DIRECTIONS ▸
Render the records from the line with "state / province: Mombasa" up to and including the line with "family: Lessoniaceae" as a two-column CSV with the headers field and value, one row per record, each entry in its own quoted field and any line breaks replaced by spaces.

INFORMATION PROVIDED ▸
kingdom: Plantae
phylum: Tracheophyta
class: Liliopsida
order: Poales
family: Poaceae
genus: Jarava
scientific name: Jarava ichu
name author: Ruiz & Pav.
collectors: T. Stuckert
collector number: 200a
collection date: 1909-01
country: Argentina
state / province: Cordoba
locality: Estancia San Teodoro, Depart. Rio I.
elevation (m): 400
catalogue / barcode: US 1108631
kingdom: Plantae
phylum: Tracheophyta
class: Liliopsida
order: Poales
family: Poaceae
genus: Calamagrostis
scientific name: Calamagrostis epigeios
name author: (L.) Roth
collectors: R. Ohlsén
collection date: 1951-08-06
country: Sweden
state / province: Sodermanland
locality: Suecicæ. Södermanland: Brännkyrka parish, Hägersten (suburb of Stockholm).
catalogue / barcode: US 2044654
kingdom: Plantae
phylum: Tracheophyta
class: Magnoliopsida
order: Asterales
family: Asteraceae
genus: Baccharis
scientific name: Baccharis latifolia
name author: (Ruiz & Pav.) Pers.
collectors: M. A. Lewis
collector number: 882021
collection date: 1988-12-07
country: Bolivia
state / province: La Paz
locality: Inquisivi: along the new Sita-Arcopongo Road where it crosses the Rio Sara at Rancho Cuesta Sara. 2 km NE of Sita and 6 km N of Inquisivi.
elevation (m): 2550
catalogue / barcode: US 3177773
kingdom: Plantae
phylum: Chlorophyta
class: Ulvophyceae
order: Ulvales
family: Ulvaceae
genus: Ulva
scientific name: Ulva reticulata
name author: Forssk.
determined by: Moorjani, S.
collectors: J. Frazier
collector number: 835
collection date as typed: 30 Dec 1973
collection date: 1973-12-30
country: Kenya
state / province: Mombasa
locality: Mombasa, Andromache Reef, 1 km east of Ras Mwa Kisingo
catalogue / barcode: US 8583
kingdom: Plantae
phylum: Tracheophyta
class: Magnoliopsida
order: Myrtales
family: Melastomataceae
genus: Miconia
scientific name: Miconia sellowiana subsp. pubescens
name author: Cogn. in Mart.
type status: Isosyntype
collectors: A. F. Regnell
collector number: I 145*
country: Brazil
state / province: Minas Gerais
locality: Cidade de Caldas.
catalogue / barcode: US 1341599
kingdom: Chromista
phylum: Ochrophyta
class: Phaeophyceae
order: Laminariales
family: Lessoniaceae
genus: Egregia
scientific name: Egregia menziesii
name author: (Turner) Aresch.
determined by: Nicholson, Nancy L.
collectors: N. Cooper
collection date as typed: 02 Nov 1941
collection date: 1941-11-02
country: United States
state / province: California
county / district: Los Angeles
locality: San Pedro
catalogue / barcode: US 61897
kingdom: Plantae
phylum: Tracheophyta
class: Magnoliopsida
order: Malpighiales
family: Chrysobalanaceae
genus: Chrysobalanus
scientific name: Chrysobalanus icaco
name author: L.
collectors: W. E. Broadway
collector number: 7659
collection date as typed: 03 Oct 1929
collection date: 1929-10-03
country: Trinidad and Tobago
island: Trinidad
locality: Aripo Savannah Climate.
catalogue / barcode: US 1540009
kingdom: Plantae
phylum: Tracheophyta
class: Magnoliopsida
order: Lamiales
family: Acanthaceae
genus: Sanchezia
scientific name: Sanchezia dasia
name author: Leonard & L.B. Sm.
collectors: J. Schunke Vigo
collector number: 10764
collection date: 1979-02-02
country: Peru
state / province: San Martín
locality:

THE ANSWER ▸
field,value
"state / province:","Mombasa"
"locality:","Mombasa, Andromache Reef, 1 km east of Ras Mwa Kisingo"
"catalogue / barcode:","US 8583"
"kingdom:","Plantae"
"phylum:","Tracheophyta"
"class:","Magnoliopsida"
"order:","Myrtales"
"family:","Melastomataceae"
"genus:","Miconia"
"scientific name:","Miconia sellowiana subsp. pubescens"
"name author:","Cogn. in Mart."
"type status:","Isosyntype"
"collectors:","A. F. Regnell"
"collector number:","I 145*"
"country:","Brazil"
"state / province:","Minas Gerais"
"locality:","Cidade de Caldas."
"catalogue / barcode:","US 1341599"
"kingdom:","Chromista"
"phylum:","Ochrophyta"
"class:","Phaeophyceae"
"order:","Laminariales"
"family:","Lessoniaceae"